══ Given information ══
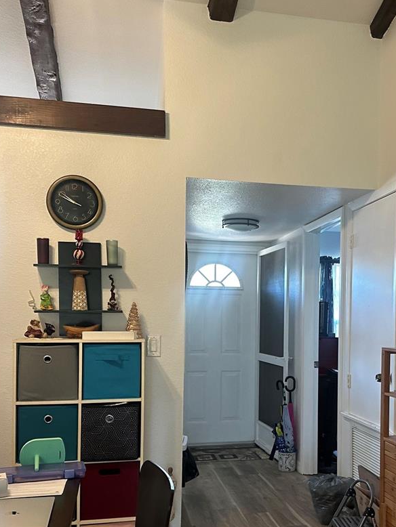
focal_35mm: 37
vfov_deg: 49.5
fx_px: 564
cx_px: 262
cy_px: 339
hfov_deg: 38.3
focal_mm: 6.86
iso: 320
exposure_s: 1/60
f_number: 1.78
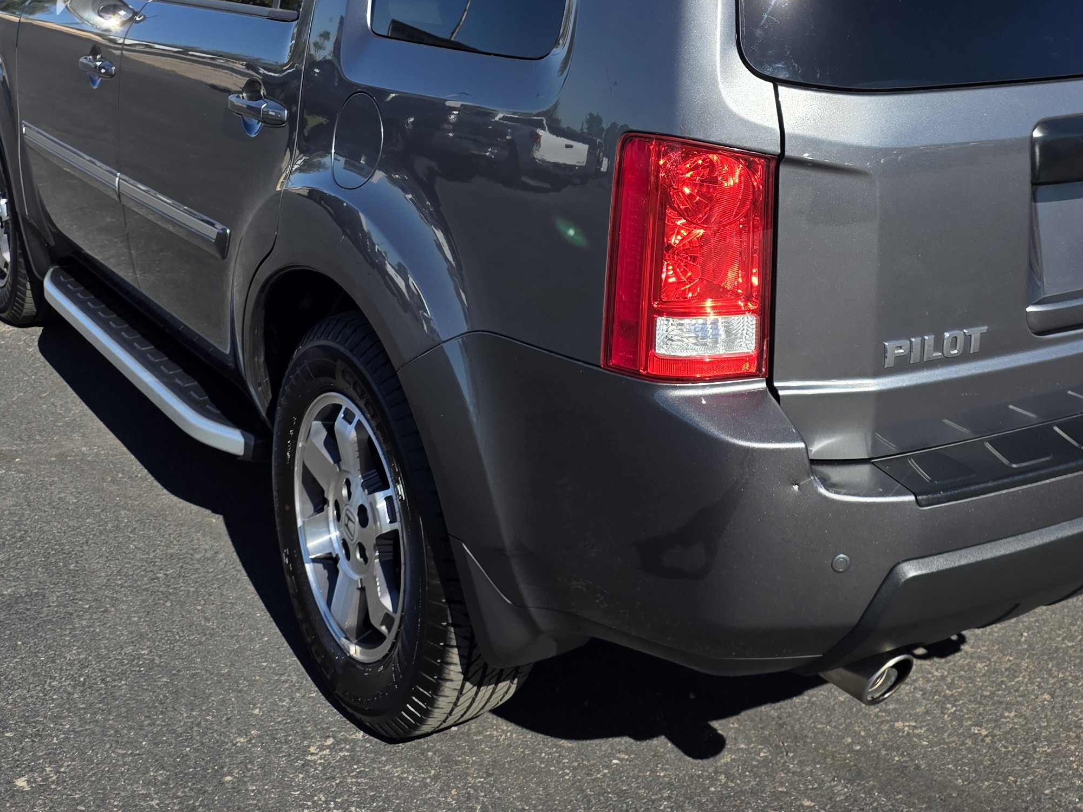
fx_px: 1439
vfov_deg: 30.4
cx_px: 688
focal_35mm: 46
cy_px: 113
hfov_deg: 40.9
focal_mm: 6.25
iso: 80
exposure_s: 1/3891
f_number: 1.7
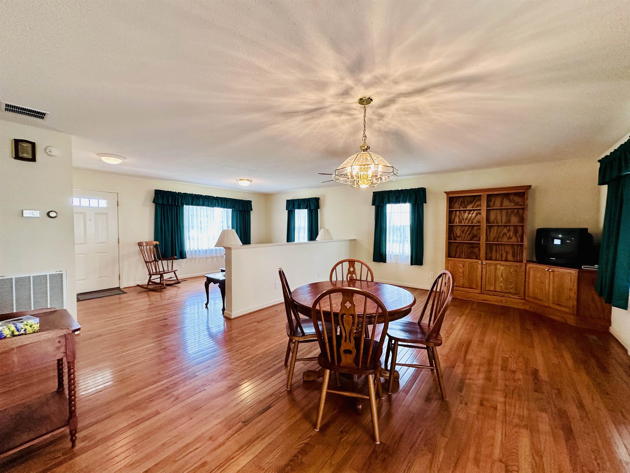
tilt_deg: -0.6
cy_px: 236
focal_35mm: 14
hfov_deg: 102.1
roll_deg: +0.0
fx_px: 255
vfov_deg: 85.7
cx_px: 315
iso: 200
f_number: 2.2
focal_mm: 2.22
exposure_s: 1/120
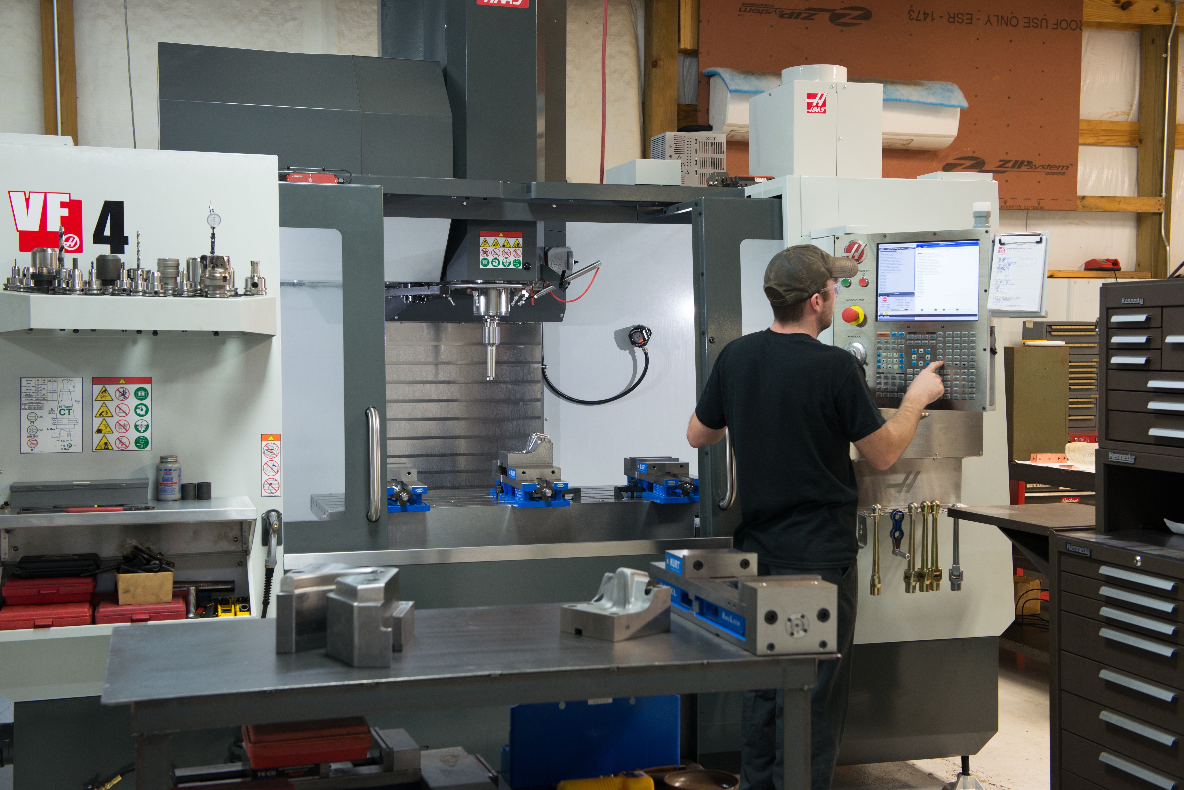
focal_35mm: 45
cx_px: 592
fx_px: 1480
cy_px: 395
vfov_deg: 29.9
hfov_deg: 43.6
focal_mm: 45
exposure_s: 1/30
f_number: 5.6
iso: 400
═══
Every line of the listing must be reproduced exactly, though the pictures are to be left out.

Result of the task
focal_35mm: 37
vfov_deg: 49.5
fx_px: 564
cx_px: 262
cy_px: 339
hfov_deg: 38.3
focal_mm: 6.86
iso: 320
exposure_s: 1/60
f_number: 1.78
fx_px: 1439
vfov_deg: 30.4
cx_px: 688
focal_35mm: 46
cy_px: 113
hfov_deg: 40.9
focal_mm: 6.25
iso: 80
exposure_s: 1/3891
f_number: 1.7
tilt_deg: -0.6
cy_px: 236
focal_35mm: 14
hfov_deg: 102.1
roll_deg: +0.0
fx_px: 255
vfov_deg: 85.7
cx_px: 315
iso: 200
f_number: 2.2
focal_mm: 2.22
exposure_s: 1/120
focal_35mm: 45
cx_px: 592
fx_px: 1480
cy_px: 395
vfov_deg: 29.9
hfov_deg: 43.6
focal_mm: 45
exposure_s: 1/30
f_number: 5.6
iso: 400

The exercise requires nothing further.